Premier Jiang Yi-huah (江宜樺) yesterday urged public servants not to drink and drive, saying that the Public Functionary Discipline Commission would hand down “the most severe punishments” for bureaucrats and officials who violate the drunk-driving laws.
Jiang’s remarks came after recent drunk-driving accidents involving public servants, including one over the weekend in which an employee of the Council of Agriculture’s Taitung Forest District Office allegedly hit and killed two young people, a brother and sister.
Executive Yuan spokesperson Cheng Li-wun (鄭麗文) said Jiang told a Cabinet meeting that public servants should never drink and drive because they have to set a good example to society.
The recent cases of public servants being involved in drunk-driving accidents not only were a tragedy for victims’ families, but they have also “greatly tarnished the government’s image,” Jiang was quoted by Cheng as saying.
Aside from the penalties for drivers involved in alcohol-related traffic accidents under the recently revised Criminal Code — those found guilty face a jail sentence of up to 10 years — Jiang said they would also be handed “the most severe punishment” by the Public Functionary Discipline Commission, the spokesman said.

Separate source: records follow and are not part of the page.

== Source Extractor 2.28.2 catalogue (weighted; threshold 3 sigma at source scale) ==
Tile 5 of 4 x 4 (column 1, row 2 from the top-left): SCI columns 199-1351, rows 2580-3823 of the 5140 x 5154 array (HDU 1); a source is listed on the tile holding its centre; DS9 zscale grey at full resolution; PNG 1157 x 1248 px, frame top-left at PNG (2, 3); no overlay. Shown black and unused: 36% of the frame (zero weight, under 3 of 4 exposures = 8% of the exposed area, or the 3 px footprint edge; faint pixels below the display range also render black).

Later yesterday, Directorate-General of Personnel Administration Minister Frank Huang (黃富源) said that public servants who drive while over legal alcohol limit could be dismissed from their posts if the violation is determined to be severe.
Not every public servant would face losing his or her job because of drunk-driving, but the Public Functionary Discipline Commission can decide to give that punishment in accordance with the Civil Servants Evaluation Act (公務人員考績法) and the Public Functionaries Discipline Act (公務員懲戒法), Huang said.